26/01/2010

Casa própria: desconto na dívida

Fonte: Jornal da Tarde

Bancos terão incentivo para dar abatimento em financiamentos imobiliários impagáveis

Medida deve beneficiar cerca de 30 mil famílias (Foto: Divulgação)
Medida deve beneficiar cerca de 30 mil famílias (Foto: Divulgação)

O governo federal vai criar incentivos para que bancos privados concedam descontos aos mutuários que financiaram a compra da casa própria até 5 de setembro de 2001. Hoje, essas pessoas têm dívidas impagáveis devido ao descompasso entre a correção das prestações e do saldo devedor. A medida deve beneficiar cerca de 30 mil famílias, que fecharam contratos, sem cobertura do Fundo de Compensação das Variações Salariais (FCVS), no fim da década de 80 e início da de 90.

A possibilidade de as instituições financeiras privadas refinanciarem a dívida dos inadimplentes em troca de uma compensação do governo foi garantida pela Lei 11.992, de maio de 2009. A regulamentação está nas mãos do Banco Central (BC). A expectativa é que em breve as regras estejam prontas para que sejam apreciadas pela diretoria colegiada do BC, depois, do Conselho Monetário Nacional (CMN).

O desequilíbrio desses contratos é um fantasma de que o governo não conseguiu se livrar. Ele decorre, principalmente, do período de hiperinflação, em que, nos financiamentos feitos no âmbito do Sistema Financeiro da Habitação (SFH), as prestações fossem corrigidas pela variação salarial e as dívidas, pela inflação. Ou seja, o valor das parcelas pagas mensalmente era insuficiente para amortizar a dívida e evitar a disparada do saldo devedor.

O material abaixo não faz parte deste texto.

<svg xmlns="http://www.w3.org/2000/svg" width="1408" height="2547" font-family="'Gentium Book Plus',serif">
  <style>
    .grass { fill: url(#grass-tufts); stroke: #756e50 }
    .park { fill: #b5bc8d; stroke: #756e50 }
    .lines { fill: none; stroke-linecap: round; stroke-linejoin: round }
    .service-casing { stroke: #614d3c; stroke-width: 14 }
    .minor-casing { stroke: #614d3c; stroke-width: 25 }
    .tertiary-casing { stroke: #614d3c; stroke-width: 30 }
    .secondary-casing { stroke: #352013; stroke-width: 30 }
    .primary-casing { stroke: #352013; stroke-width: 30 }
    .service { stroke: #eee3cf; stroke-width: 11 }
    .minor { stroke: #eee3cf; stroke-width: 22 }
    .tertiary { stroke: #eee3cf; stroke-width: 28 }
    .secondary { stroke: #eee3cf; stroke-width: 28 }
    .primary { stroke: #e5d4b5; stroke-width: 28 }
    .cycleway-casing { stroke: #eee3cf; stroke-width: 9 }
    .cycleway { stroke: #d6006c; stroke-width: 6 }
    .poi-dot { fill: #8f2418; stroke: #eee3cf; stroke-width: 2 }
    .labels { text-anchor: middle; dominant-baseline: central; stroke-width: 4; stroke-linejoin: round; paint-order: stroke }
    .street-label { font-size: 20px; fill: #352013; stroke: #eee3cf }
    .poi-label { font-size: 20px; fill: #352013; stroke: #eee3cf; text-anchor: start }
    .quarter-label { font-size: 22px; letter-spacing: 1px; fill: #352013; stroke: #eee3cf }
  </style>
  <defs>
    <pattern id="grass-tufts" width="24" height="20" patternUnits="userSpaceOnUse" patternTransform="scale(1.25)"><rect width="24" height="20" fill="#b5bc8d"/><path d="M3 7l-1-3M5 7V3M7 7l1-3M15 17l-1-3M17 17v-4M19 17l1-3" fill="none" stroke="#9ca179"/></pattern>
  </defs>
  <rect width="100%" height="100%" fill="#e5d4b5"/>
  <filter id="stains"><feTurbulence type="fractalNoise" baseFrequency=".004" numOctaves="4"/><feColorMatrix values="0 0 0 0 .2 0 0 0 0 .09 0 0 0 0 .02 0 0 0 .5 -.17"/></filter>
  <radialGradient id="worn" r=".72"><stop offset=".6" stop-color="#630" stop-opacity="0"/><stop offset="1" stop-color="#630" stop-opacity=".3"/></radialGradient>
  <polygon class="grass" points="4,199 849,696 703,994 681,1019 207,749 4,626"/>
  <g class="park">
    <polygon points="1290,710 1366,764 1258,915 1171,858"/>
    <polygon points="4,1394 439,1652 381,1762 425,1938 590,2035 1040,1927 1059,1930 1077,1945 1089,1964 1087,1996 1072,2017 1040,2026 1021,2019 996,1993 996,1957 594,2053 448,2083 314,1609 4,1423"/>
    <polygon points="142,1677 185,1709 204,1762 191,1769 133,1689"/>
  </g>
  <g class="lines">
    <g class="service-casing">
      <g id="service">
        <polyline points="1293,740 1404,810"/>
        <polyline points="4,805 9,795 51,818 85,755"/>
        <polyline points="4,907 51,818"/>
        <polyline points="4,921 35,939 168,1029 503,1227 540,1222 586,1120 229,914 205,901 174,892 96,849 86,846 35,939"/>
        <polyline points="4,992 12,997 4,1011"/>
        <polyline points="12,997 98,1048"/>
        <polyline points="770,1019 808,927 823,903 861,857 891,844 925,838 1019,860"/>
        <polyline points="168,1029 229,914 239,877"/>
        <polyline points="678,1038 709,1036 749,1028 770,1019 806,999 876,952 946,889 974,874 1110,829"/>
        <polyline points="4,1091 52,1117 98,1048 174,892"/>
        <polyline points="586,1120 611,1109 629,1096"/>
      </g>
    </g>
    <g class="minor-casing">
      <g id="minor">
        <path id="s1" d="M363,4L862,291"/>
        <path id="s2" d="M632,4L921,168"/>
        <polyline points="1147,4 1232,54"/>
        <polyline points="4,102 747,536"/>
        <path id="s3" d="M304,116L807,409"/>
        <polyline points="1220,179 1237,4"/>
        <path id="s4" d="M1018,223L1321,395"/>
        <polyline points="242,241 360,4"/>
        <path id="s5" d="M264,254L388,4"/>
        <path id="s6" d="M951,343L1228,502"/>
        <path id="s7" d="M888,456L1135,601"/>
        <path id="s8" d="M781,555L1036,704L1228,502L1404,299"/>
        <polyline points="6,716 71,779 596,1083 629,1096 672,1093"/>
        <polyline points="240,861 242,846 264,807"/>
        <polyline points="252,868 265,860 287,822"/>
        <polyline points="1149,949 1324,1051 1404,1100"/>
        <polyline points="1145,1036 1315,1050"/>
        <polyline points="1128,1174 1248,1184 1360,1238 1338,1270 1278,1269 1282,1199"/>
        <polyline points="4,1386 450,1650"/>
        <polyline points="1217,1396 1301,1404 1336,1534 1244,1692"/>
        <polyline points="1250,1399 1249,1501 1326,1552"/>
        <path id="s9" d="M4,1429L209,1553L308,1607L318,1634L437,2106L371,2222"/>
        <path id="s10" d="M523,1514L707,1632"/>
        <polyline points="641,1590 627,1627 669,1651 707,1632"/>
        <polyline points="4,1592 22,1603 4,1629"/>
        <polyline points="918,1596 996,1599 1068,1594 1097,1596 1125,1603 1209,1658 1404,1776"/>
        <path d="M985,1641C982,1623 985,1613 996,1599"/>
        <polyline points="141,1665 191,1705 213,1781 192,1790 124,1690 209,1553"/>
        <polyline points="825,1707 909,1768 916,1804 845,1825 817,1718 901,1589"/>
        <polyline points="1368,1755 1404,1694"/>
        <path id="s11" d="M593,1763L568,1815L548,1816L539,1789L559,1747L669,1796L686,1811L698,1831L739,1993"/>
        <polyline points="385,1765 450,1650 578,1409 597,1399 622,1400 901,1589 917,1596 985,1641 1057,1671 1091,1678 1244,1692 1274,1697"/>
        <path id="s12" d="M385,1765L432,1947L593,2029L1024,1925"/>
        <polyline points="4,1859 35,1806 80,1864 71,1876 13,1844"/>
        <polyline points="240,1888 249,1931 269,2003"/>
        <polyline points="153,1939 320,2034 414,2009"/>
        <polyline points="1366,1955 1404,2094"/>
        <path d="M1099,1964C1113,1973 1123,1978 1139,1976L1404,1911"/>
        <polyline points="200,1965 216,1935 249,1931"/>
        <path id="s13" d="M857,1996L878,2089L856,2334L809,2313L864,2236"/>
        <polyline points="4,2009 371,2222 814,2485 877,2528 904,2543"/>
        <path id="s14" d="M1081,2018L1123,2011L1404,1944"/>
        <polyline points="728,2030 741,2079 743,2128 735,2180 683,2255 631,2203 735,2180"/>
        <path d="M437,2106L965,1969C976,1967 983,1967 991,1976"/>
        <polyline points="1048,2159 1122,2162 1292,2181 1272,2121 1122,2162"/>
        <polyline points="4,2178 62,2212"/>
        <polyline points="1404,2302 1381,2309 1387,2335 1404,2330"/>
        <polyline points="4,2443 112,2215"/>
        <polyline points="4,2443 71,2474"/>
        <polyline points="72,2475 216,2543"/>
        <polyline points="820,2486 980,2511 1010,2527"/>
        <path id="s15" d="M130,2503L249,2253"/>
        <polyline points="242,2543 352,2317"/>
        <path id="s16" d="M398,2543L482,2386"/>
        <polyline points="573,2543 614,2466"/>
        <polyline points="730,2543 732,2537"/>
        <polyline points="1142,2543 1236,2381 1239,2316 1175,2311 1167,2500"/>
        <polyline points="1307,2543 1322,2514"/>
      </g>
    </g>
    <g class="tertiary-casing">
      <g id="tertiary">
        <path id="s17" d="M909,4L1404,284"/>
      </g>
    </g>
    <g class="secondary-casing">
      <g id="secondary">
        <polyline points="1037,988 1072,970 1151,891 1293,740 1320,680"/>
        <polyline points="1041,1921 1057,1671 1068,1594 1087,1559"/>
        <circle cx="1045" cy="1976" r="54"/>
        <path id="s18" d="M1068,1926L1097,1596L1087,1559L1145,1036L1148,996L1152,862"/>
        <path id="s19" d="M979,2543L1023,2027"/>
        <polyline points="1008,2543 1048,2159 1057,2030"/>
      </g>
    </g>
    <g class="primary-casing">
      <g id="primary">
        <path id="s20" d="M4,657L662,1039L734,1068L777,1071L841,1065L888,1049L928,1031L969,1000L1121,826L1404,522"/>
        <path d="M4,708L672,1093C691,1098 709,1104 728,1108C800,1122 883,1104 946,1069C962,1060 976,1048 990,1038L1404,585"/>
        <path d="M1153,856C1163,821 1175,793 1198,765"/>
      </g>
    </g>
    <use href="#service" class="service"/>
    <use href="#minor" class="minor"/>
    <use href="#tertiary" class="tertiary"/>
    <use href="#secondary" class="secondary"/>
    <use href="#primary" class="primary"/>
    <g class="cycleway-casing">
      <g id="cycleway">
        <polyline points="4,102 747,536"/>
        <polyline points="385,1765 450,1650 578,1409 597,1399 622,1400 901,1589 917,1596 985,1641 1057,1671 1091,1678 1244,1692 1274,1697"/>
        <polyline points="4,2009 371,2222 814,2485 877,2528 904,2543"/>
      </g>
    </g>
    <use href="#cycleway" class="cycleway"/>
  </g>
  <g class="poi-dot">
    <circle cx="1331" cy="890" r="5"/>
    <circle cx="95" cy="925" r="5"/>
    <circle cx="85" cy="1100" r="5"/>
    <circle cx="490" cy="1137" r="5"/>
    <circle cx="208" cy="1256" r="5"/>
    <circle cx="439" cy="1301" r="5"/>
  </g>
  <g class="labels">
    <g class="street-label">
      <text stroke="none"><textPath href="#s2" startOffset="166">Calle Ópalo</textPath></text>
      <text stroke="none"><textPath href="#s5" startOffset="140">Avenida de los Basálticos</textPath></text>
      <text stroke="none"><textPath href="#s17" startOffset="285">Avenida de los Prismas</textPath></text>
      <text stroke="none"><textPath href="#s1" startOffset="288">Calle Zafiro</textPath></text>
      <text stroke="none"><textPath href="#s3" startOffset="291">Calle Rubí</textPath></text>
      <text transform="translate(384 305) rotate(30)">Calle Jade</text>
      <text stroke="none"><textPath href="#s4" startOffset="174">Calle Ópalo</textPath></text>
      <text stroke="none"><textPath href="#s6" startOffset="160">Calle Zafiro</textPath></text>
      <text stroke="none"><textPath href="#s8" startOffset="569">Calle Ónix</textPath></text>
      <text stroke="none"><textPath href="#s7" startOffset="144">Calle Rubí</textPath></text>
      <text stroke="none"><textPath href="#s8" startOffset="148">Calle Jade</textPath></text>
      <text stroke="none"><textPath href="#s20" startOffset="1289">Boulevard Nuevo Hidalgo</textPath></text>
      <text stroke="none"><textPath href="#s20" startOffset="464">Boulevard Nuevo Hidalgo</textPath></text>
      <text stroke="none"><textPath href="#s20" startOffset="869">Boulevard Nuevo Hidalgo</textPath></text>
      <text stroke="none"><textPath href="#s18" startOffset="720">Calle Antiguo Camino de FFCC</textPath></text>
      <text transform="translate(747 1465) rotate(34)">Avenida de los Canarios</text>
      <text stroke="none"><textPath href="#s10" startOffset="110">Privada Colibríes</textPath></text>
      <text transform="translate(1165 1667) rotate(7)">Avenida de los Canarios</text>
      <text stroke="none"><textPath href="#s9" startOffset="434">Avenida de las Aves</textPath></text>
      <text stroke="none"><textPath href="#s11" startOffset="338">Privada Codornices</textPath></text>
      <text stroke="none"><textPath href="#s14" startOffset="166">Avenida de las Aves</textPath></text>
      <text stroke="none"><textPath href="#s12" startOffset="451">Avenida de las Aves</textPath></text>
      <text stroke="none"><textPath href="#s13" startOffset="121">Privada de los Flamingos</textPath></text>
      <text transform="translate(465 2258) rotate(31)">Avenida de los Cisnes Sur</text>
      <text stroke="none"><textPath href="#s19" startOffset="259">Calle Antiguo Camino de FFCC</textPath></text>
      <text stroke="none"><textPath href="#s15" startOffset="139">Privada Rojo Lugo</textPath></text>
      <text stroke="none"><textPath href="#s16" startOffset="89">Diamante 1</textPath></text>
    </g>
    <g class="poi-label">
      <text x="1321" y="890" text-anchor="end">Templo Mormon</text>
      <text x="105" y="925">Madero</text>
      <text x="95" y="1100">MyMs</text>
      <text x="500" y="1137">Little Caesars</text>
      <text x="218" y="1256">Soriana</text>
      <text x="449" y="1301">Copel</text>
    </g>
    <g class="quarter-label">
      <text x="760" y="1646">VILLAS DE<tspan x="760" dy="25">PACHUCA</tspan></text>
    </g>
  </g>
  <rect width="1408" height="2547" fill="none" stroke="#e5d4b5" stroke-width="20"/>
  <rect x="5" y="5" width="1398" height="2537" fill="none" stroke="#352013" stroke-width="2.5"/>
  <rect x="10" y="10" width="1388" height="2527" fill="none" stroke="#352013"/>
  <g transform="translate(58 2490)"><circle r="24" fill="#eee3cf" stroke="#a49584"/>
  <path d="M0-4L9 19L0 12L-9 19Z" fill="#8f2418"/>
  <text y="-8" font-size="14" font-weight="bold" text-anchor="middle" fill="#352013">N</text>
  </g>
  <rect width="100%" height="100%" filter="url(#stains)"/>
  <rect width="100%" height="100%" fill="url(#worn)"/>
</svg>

Esse descasamento criou uma bola de neve para os mutuários, que até hoje não conseguiram quitar os contratos, e para o governo, que desembolsa bilhões para cobrir incentivos concedidos à época para viabilizar o pagamento dos financiamentos. No caso dos contratos que tinham cobertura do FCVS, o governo assumiu o resíduo no final do período de financiamento. Os cofres públicos também pagaram o ônus das operações sem cobertura do FCVS feitos na Caixa Econômica Federal.

O problema é que os contratos feitos em bancos privados não tiveram o mesmo tratamento. Os bancos privados não podiam oferecer descontos. Isso porque teriam de pagar imposto sobre o abatimento. Além disso, poderiam passar a descumprir os limites mínimos de aplicação em financiamento imobiliário estabelecidos pelo BC. A avaliação é de que surgiu um problema e que todos os mutuários – sejam da Caixa ou não – precisam de incentivos para renegociar suas dívidas.

O governo desembolsou R$ 67 bilhões para cobrir o rombo no FCVS causado com pagamento de saldo devedor ao final do financiamento, seguro e ações judiciais. Ainda resta uma dívida de R$ 81 bilhões. Até 1993, o FCVS cobriu resíduos de contratos imobiliários. Segundo o secretário-adjunto do Tesouro Nacional, Marcus Aucélio, a previsão é que sejam pagos até 2012 R$ 18 bilhões. No orçamento de 2010, está prevista a liberação de R$ 3 bilhões.

Para amenizar o problema na Caixa, o governo criou, em 2001, a Empresa Gestora de Ativos (Emgea), que passou a administrar contratos descasados e que dá descontos agressivos para estimular o acerto com o mutuário. Mesmo recebendo ofertas diferenciadas para quitar a pendência, muitos mutuários vão à Justiça para questionar o valor do endividamento, que na maioria dos casos é superior ao preço do imóvel. Até o fim de 2009, a Emgea tinha uma carteira com 330.867 contratos descasados para negociar.